WASHINGTON, Dec. 2, 2015 - There’s a ton of help coast-to-coast, and
more on the way, for farmers transitioning to organic.
Organic producer groups say a rally in their ranks is needed as the
total number and acreage of American organic farms is
slipping (even though organic food sales are soaring).
Despite the expectation of superior long-term profits (see sidebar) from
organic commodities, aspiring organic operators have to significantly alter
their practices, and absorb the costs of doing so, while waiting through a
mandated three years for USDA organic certification before they can ring up the
organic market’s premium prices.
John Bobbe, executive director of OFARM, the biggest U.S.
network of organic grain farmers, agrees that moving from “prescription
farming” of one or two crops to an organic system that is rotational with
diverse crops and perhaps livestock can be a high hurdle. To evaluate the move, and then complete it
successfully, he suggests hooking up with an area organic farming group. In the
leading organic state, the California
Certified Organic Farmers, for example, is both the certifying agency and
the trade association that mentors candidate organic producers.
Bobbe ticks off a list of such groups that will help those striving to farm organically: the Northern Plains Sustainable
Agriculture Society, the Ohio
Ecological Food and Farm Association, plus the Midwest
Organic & Sustainable Education Service, which holds the nation’s biggest annual
organic farmers conference, in La Crosse, Wisconsin, in February. Also, the Iowa
Organic Conference, held each November, is another event offering a ton of education and
mentoring for beginning organic farmers.
Within a few months, OFARM itself will offer a new economic crutch to
help some producers in their third year toward certification. Its new
trademarked Sustainable
Transition Verified (STV) label will designate products for buyers
who want feed grain or other commodities produced under organic practices,
though not yet certified. The STV designation “will allow the farmers to
extract some additional money out of the marketplace,” Bobbe says.
Nate Lewis, crop and livestock specialist for the Organic Trade
Association, points out that special marketing labels and designations for
products from transitioning farms have been available in West Coast states for
decades, and shoppers have long selected “transition” fruits and vegetables at
grocery stores. He says OTA is working with USDA on a national earmark that
transitioning farmers could get through USDA’s Process
Verified Program. Like OFARM’s STV program, organic certifiers would be contracted to
conduct the on-farm verifications.
Lewis says some dairy, poultry and other livestock operations are
pursuing dependable, long-term organic feed and forage supplies, and are ready
to contract with a transitioning farm with the promise of its future organic
production. “They will simply drop those (transitional) streams into commerce,
and eat the difference,” he says.

Set problem A:
Write out the records word for word, starting with their first line and going on through the line with "line at (693, 487): present -> none", including both.
The records have no connection to the article on organic farming.

Records:
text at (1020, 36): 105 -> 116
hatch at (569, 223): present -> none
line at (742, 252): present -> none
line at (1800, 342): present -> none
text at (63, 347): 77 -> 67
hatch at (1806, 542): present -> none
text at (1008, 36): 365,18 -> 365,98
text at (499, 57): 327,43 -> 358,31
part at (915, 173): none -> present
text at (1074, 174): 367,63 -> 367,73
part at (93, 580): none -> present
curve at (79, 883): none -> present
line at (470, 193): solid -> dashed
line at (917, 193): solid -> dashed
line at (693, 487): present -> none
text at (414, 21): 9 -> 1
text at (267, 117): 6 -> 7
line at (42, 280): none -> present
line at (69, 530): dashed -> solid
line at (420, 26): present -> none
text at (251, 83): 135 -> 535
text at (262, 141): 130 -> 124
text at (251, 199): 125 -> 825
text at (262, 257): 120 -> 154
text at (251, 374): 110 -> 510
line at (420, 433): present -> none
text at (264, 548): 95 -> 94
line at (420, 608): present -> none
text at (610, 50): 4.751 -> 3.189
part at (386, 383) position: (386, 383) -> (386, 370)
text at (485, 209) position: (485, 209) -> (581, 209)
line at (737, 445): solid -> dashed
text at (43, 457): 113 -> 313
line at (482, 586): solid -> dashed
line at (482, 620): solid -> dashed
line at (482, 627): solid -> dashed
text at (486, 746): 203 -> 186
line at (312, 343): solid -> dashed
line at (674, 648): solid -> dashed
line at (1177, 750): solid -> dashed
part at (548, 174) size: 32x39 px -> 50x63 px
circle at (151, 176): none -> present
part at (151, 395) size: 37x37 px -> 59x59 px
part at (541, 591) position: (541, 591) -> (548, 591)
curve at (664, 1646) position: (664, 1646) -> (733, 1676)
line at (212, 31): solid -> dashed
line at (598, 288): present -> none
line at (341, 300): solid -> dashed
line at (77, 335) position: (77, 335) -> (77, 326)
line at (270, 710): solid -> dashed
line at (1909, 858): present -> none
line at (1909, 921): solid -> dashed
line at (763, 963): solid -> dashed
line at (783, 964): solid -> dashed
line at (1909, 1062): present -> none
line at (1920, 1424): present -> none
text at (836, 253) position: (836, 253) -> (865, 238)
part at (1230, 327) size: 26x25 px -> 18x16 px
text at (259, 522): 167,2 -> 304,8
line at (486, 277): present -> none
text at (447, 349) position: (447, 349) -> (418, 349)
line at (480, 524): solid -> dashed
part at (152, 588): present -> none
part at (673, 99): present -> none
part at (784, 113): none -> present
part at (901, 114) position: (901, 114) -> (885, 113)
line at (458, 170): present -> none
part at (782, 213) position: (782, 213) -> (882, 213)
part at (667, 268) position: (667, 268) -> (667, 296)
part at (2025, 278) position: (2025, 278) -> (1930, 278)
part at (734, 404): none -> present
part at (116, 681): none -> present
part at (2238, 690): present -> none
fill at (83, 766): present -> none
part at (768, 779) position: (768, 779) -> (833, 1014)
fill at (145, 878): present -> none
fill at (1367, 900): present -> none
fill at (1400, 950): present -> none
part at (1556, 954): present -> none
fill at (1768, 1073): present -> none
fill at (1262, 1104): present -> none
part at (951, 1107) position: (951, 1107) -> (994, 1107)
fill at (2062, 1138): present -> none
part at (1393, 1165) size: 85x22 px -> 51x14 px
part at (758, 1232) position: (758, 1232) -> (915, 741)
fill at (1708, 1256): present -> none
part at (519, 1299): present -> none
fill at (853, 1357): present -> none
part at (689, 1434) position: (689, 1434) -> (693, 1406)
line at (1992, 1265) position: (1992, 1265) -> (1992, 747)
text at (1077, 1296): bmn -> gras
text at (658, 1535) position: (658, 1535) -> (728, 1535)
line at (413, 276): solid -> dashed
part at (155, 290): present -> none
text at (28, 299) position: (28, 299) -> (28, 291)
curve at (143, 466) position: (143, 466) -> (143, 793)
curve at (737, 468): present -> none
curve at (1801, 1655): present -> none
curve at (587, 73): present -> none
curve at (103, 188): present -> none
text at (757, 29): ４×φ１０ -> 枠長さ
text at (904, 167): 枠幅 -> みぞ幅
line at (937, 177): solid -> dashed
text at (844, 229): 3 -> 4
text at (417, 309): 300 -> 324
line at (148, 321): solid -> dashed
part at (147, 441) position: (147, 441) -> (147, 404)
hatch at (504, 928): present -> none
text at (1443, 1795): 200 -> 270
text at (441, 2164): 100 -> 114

Set problem B:
Extend the article on farmers moving to organic production, picking up after its last sentence.

Response A:
text at (1020, 36): 105 -> 116
hatch at (569, 223): present -> none
line at (742, 252): present -> none
line at (1800, 342): present -> none
text at (63, 347): 77 -> 67
hatch at (1806, 542): present -> none
text at (1008, 36): 365,18 -> 365,98
text at (499, 57): 327,43 -> 358,31
part at (915, 173): none -> present
text at (1074, 174): 367,63 -> 367,73
part at (93, 580): none -> present
curve at (79, 883): none -> present
line at (470, 193): solid -> dashed
line at (917, 193): solid -> dashed
line at (693, 487): present -> none

Response B:
The biggest new resource for prospective and transitioning organic
farmers arrived on-line in November: the Organic Transition: A Business
Planner for Farmers, Ranchers and Food Entrepreneurs, 180 pages of
guidance, help with strategy and execution, electronic worksheets and more, produced by a team of experts through
USDA’s Sustainable Agriculture Research and Education (SARE) program. It’s
designed to help in deciding whether or not to go organic and, for those who
do, with the transition.
Meanwhile, Florida Organic Growers and
USDA’s National Organic Program recently posted their joint online series of 26
videos to coach farmers on the decision to go organic and with the transition
itself. Called Bite by Bite, the videos
feature organic farmers giving step-by-step overviews of organic production
requirements and the road to organic certification.
Also, cash assistance is available for
organic transitioners in the form of the USDA Environmental Quality Assistance
Program grants. The 2014 farm bill added the EQIP
Organic Initiative, tailoring EQIP to provide cost-share grants to transitioning farmers
to develop conservation plans, establish buffer zones and pollinator habitat,
improve irrigation efficiency, crop rotations and nutrient management, and so
forth. A farmer’s contract under this initiative is capped at $20,000 a year
and $80,000 over six years.
What’s more, a farmer who completes
certification can get a 75 percent reimbursement, up to $750, of certification
fees. The $750 maximum is available for each type of operation (crops, wild crops,
livestock, and handling) on which the farmer is certified.
In the dairy sector, Organic
Valley offers a wealth of technical and financial help to farmers both during
their three-year path to certification and after. The organic dairy cooperative
(1,500 farms in 36 states) is the nation’s biggest. It has its own Farm
Resources Department that offers both transitioning and regular members
guidance from veterinarians, agronomists, livestock nutritionists and others.
There’s more. Wade Miller, Organic Valley’s farm
profitability coordinator, says the co-op has begun paying transitioning
farmers a bonus of $3.50 per hundredweight for all their milk in their final
year of transition (though the non-organic milk itself is sold elsewhere).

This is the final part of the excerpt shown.